You're definitely right that diet-and-exercise studies include a huge range of effect sizes. I'm not 100% certain how to interpret this; my suspicion is that there's a hidden intervention sliding scale between "doctor says to you, with gravitas, 'eat healthier'" and "nutritionist locks you in a box and hand-feeds you kale that they calorie-counted themselves." And meta-analyses do a poor job differentiating between these, including the one I linked.

I would expect that more dramatic effects combined with heavier fadeout of results is a natural indicator that a particular study is doing an unsustainably aggressive intervention; in the meta-analysis, it indicated that in both diet-only and diet-and-exercise groups everyone regained about half the weight after a year. Which still does leave 14 pounds, and that isn't anything to sneeze at.

You are also right that there are two ways of doing these studies-- "as prescribed" and "intent-to-treat", and as-prescribed results will always show much better effect sizes than intent-to-treat results. In a sense, intent-to-treat isn't measuring the results of the treatment as much as it is measuring the results of prescribing the treatment. And as-prescribed, diet and exercise will always be 100% effective at inducing any amount of weight loss almost by definition. Hard to beat that, really.

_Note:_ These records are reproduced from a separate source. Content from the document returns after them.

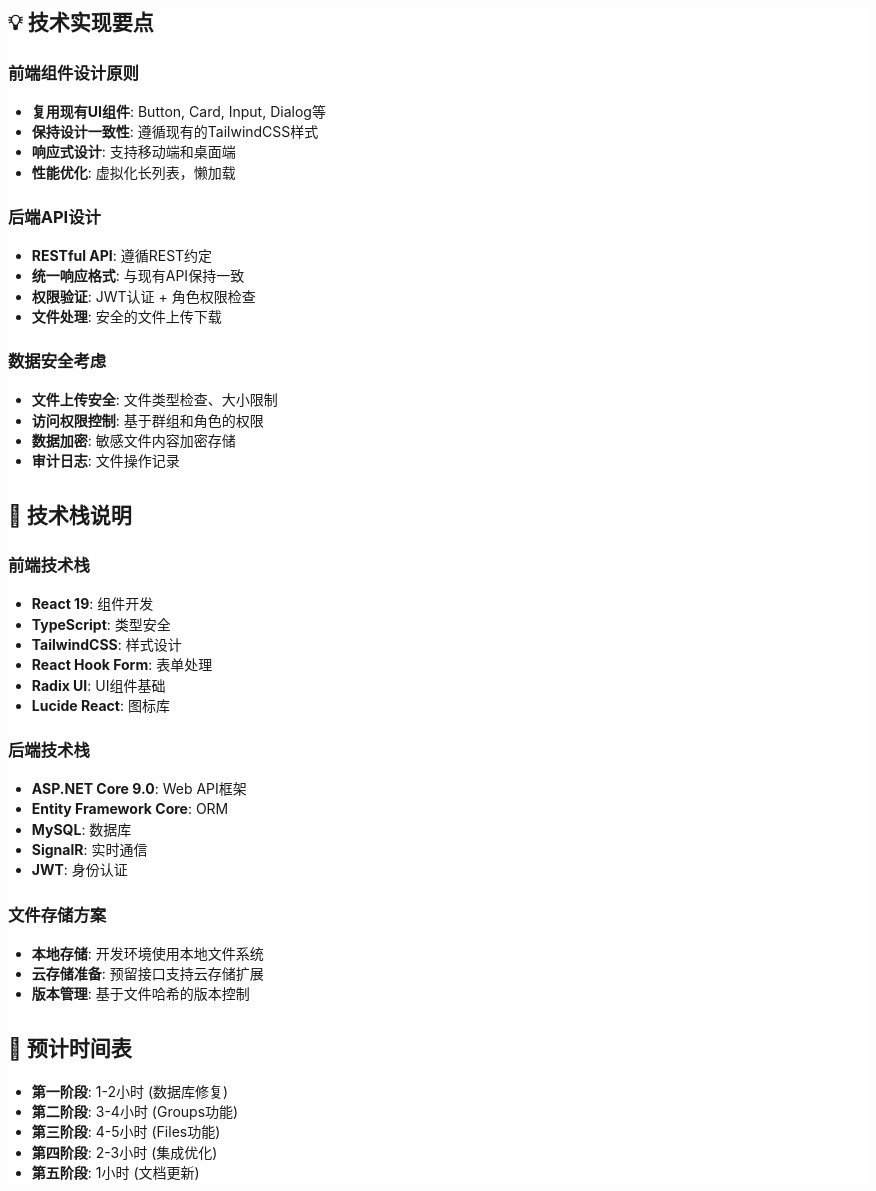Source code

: ## 💡 技术实现要点

### 前端组件设计原则
- **复用现有UI组件**: Button, Card, Input, Dialog等
- **保持设计一致性**: 遵循现有的TailwindCSS样式
- **响应式设计**: 支持移动端和桌面端
- **性能优化**: 虚拟化长列表，懒加载

### 后端API设计
- **RESTful API**: 遵循REST约定
- **统一响应格式**: 与现有API保持一致
- **权限验证**: JWT认证 + 角色权限检查
- **文件处理**: 安全的文件上传下载

### 数据安全考虑
- **文件上传安全**: 文件类型检查、大小限制
- **访问权限控制**: 基于群组和角色的权限
- **数据加密**: 敏感文件内容加密存储
- **审计日志**: 文件操作记录

## 🔧 技术栈说明

### 前端技术栈
- **React 19**: 组件开发
- **TypeScript**: 类型安全
- **TailwindCSS**: 样式设计
- **React Hook Form**: 表单处理
- **Radix UI**: UI组件基础
- **Lucide React**: 图标库

### 后端技术栈
- **ASP.NET Core 9.0**: Web API框架
- **Entity Framework Core**: ORM
- **MySQL**: 数据库
- **SignalR**: 实时通信
- **JWT**: 身份认证

### 文件存储方案
- **本地存储**: 开发环境使用本地文件系统
- **云存储准备**: 预留接口支持云存储扩展
- **版本管理**: 基于文件哈希的版本控制

## 📅 预计时间表

- **第一阶段**: 1-2小时 (数据库修复)
- **第二阶段**: 3-4小时 (Groups功能)
- **第三阶段**: 4-5小时 (Files功能)
- **第四阶段**: 2-3小时 (集成优化)
- **第五阶段**: 1小时 (文档更新)
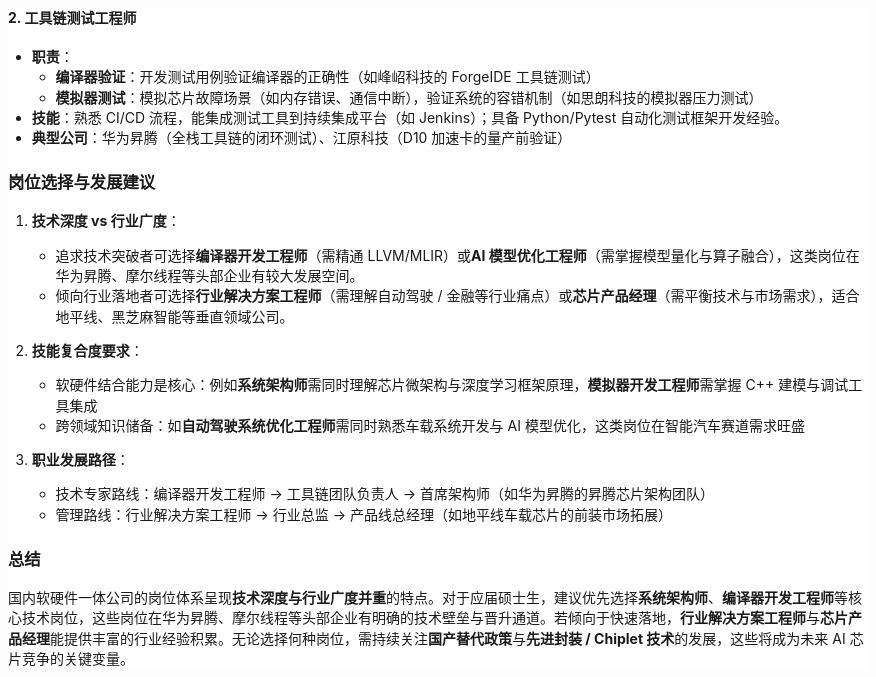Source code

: #### 2. **工具链测试工程师**

- **职责**：
    - **编译器验证**：开发测试用例验证编译器的正确性（如峰岹科技的 ForgeIDE 工具链测试）
    - **模拟器测试**：模拟芯片故障场景（如内存错误、通信中断），验证系统的容错机制（如思朗科技的模拟器压力测试）
- **技能**：熟悉 CI/CD 流程，能集成测试工具到持续集成平台（如 Jenkins）；具备 Python/Pytest 自动化测试框架开发经验。
- **典型公司**：华为昇腾（全栈工具链的闭环测试）、江原科技（D10 加速卡的量产前验证）

### 岗位选择与发展建议

1. **技术深度 vs 行业广度**：

    - 追求技术突破者可选择**编译器开发工程师**（需精通 LLVM/MLIR）或**AI 模型优化工程师**（需掌握模型量化与算子融合），这类岗位在华为昇腾、摩尔线程等头部企业有较大发展空间。
    - 倾向行业落地者可选择**行业解决方案工程师**（需理解自动驾驶 / 金融等行业痛点）或**芯片产品经理**（需平衡技术与市场需求），适合地平线、黑芝麻智能等垂直领域公司。
2. **技能复合度要求**：

    - 软硬件结合能力是核心：例如**系统架构师**需同时理解芯片微架构与深度学习框架原理，**模拟器开发工程师**需掌握 C++ 建模与调试工具集成
    - 跨领域知识储备：如**自动驾驶系统优化工程师**需同时熟悉车载系统开发与 AI 模型优化，这类岗位在智能汽车赛道需求旺盛
3. **职业发展路径**：

    - 技术专家路线：编译器开发工程师 → 工具链团队负责人 → 首席架构师（如华为昇腾的昇腾芯片架构团队）
    - 管理路线：行业解决方案工程师 → 行业总监 → 产品线总经理（如地平线车载芯片的前装市场拓展）

### 总结

国内软硬件一体公司的岗位体系呈现**技术深度与行业广度并重**的特点。对于应届硕士生，建议优先选择**系统架构师**、**编译器开发工程师**等核心技术岗位，这些岗位在华为昇腾、摩尔线程等头部企业有明确的技术壁垒与晋升通道。若倾向于快速落地，**行业解决方案工程师**与**芯片产品经理**能提供丰富的行业经验积累。无论选择何种岗位，需持续关注**国产替代政策**与**先进封装 / Chiplet 技术**的发展，这些将成为未来 AI 芯片竞争的关键变量。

But on the other hand... I kinda figure that intent-to-treat is a fairer representation of real life? In the sense that in real life people don't have the option of getting locked in the nutritionist-box indefinitely. And if two treatments are both effective as-prescribed, but the first one has much worse intent-to-treat efficacy, I want the second treatment.

But on the other hand... I kinda figure that intent-to-treat is a fairer representation of real life? In the sense that in real life people don't have the option of getting locked in the nutritionist-box indefinitely. And if two treatments are both effective as-prescribed, but the first one has much worse intent-to-treat efficacy, I want the second treatment.

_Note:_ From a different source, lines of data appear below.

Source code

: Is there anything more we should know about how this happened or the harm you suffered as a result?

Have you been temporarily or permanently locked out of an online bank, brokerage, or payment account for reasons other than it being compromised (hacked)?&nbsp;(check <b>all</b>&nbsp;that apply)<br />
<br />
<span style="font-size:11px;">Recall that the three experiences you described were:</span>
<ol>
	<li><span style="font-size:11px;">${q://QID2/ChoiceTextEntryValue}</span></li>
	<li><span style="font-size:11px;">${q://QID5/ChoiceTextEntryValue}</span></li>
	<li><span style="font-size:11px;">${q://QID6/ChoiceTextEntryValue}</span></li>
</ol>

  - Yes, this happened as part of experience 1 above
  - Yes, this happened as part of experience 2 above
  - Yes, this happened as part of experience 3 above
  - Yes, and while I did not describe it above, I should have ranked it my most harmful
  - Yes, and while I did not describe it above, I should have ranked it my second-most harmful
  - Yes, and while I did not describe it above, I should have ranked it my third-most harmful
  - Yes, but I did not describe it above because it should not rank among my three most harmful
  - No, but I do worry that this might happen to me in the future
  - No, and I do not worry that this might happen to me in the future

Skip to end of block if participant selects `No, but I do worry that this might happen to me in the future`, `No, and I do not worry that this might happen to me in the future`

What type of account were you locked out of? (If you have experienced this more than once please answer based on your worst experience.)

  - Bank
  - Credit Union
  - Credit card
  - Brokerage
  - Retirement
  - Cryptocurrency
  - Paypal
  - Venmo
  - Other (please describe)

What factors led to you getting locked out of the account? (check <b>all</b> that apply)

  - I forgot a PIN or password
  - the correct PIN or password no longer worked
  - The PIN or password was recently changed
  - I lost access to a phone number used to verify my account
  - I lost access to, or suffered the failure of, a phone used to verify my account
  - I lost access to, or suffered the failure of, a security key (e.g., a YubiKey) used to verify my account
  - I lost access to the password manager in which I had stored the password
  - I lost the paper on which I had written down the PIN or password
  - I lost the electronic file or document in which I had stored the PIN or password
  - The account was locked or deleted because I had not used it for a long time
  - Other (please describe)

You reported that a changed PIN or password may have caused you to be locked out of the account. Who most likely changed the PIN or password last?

Sure, but that wasn't the point I was making. The point I was making is that obesity is caused, in the first place, by poor diet and lack of exercise.

Yeah, sorry, went on a bit of a tangent there. Anyway.

I feel a lot of skepticism about bad diet and exercise habits being the primary causal drivers of obesity, since on a personal level I know some people who struggle to lose weight in spite of vigorous and frequent exercise and a diet heavy in foods traditionally considered healthy.

I expect that genetics has a hell of a lot to do with whether somebody becomes fat or not, and that "well you probably have bad diet and exercise habits" is a close-to-hand explanation that is both extremely difficult to falsify and which satisfies our instincts toward the Just World Hypothesis. There might also be chemical contaminants involved.

There might be some sort of interaction between genes and environment, where some people are more susceptible to modern lifestyles causing obesity. But the obesity rate has increased rapidly across many countries, so whatever it is, is not wholly genetic.

(Not sure if you got the chemical contaminant hypothesis from Slime Mold Time Mold, but apparently a lot of their claims are not well supported.